Quei frammenti di vita restituiti dal mare

Dio benedica le fotografie. Tutte. Anche quelle che, nella loro banalità, sembrano totalmente inutili, buone, tutt’al più, per qualche scalcinato album di famiglia. Anche quelle che inondano quotidianamente i social network e non valgono neanche quel po’ di energia necessaria al cellulare per scattarle.

Da questo magma indistinto emergono, talvolta, immagini che, improvvisamente, cambiano il loro labile significato, si affrancano dall’inevitabile destino di oblio per nobilitarsi e assurgere a simbolo, metafora, paradigma.

La recente tragedia di Lampedusa ci ha sconvolti e le immagini pubblicate hanno contribuito a farlo. Alcune, le più toccanti, non mostrano ma lasciano immaginare.
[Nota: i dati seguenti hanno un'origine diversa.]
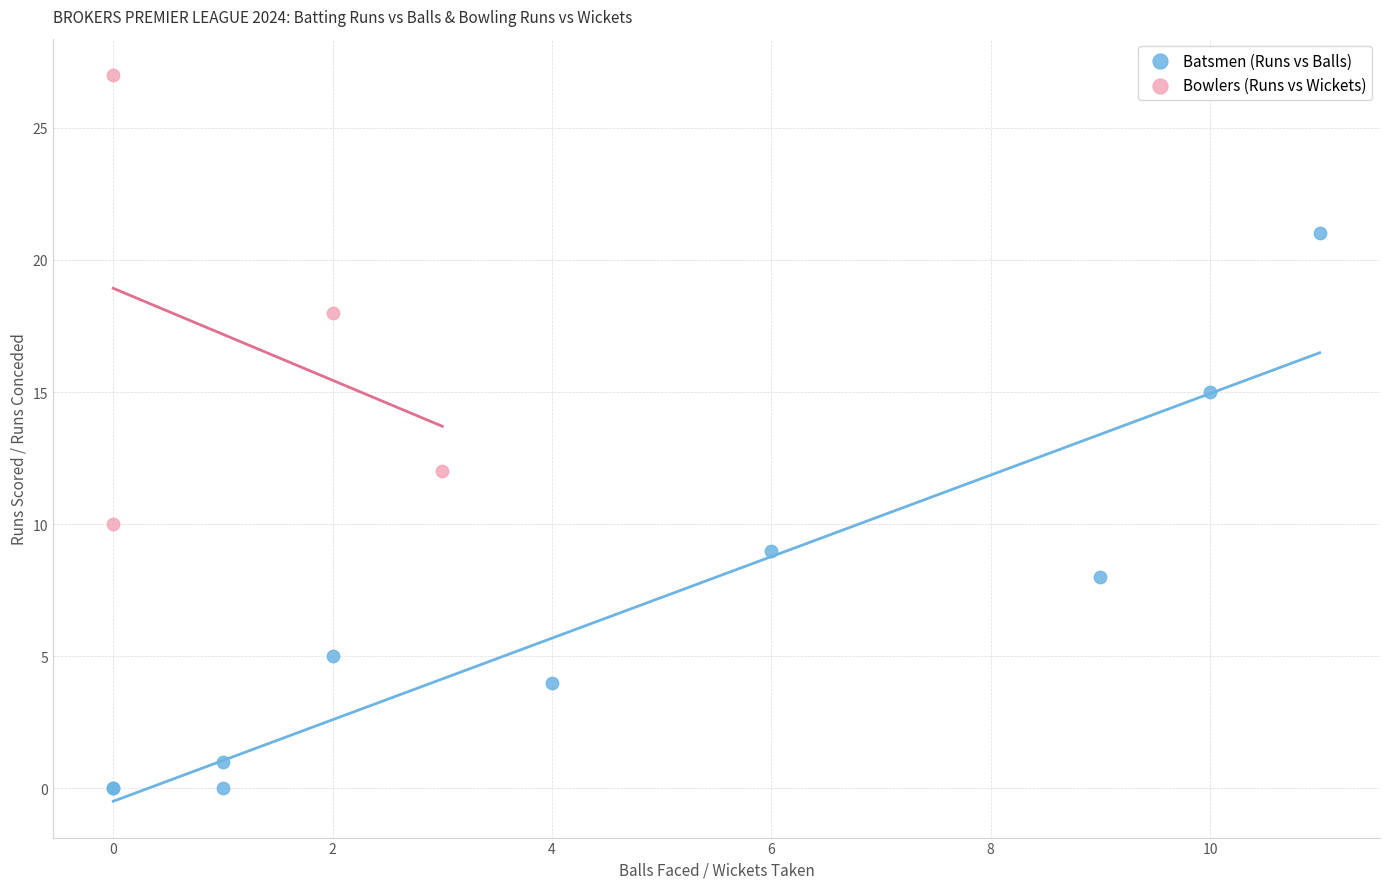

Which series has the largest Y range (max minus min)?

Batsmen (Runs vs Balls)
Mi riferisco a quei sacchi verdi allineati, tutti con un cartellino appeso: maschio, età apparente vent’anni anni recita uno. Poi un gelido numero che identifica l’anonimo cadavere.

In questi giorni, insieme a quei miseri corpi sono affiorati i loro effetti personali, fra cui alcune foto ricordo. Frammenti di vita restituiti dal mare. Foto scattate con cellulari o dal fotografo, con tanto di posa ottocentesca, finta colonna e fondale. Su una campeggia una scritta che oggi suona beffarda: “Good luck”.
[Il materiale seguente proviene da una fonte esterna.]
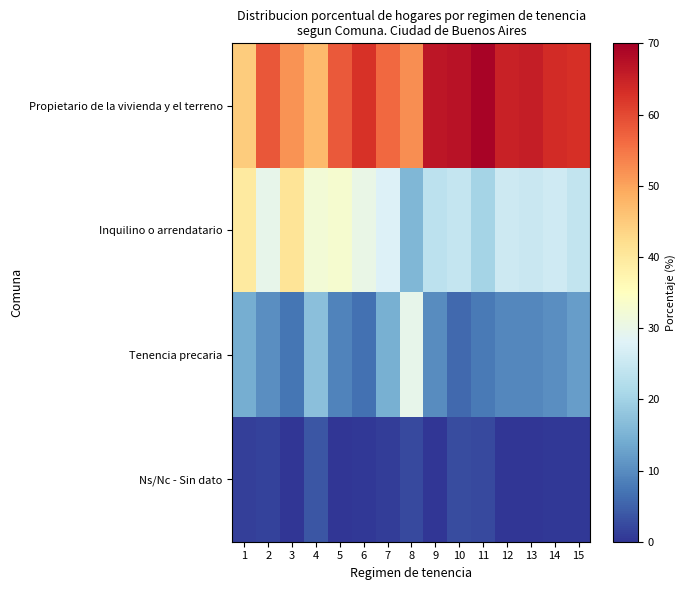

Rank the series by their maximum value, from lowest to highest.

Ns/Nc - Sin dato, Tenencia precaria, Inquilino o arrendatario, Propietario de la vivienda y el terreno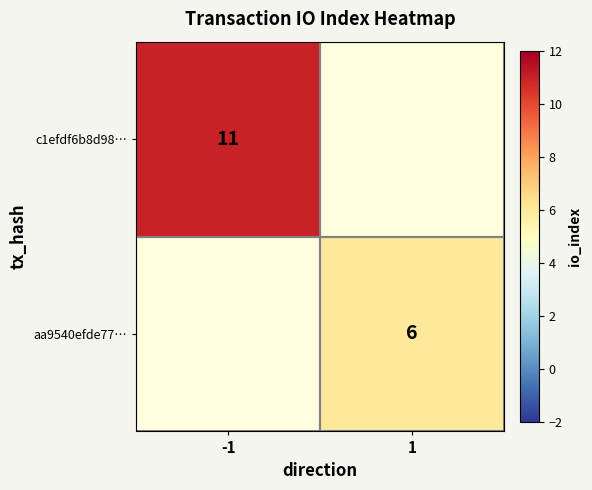

Is the value of c1efdf6b8d98… at -1 greater than the value of aa9540efde77… at 1?

Yes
Dio benedica queste foto perché, senza volerlo, nella loro semplicità di testimonianza autentica, trasformano di colpo la percezione di quei sacchi verdi, cambiano il punto di vista. Non importa il nome delle persone ritratte, non importa se sono morte oppure si sono salvate. L’unica cosa importante è che quelle banali foto assumono ora una forza profonda e dirompente.

Ci urlano con vigore che là, dentro quei sacchi, non ci sono numeri, non ci sono “clandestini extracomunitari” o “migranti” o “richiedenti asilo”, come recita la nostra burocratica terminologia. In quei sacchi, e le foto sono sotto i nostri occhi a testimoniarlo, ci sono solo persone di cui rivendicano la dignità. Persone che amavano, ridevano, speravano in un futuro migliore, nella buona fortuna. Proprio come noi.

E dimostrano, quando cominciavamo a decretarne la fine o la incombente inutilità, tutta la potenza evocativa di cui è capace la fotografia.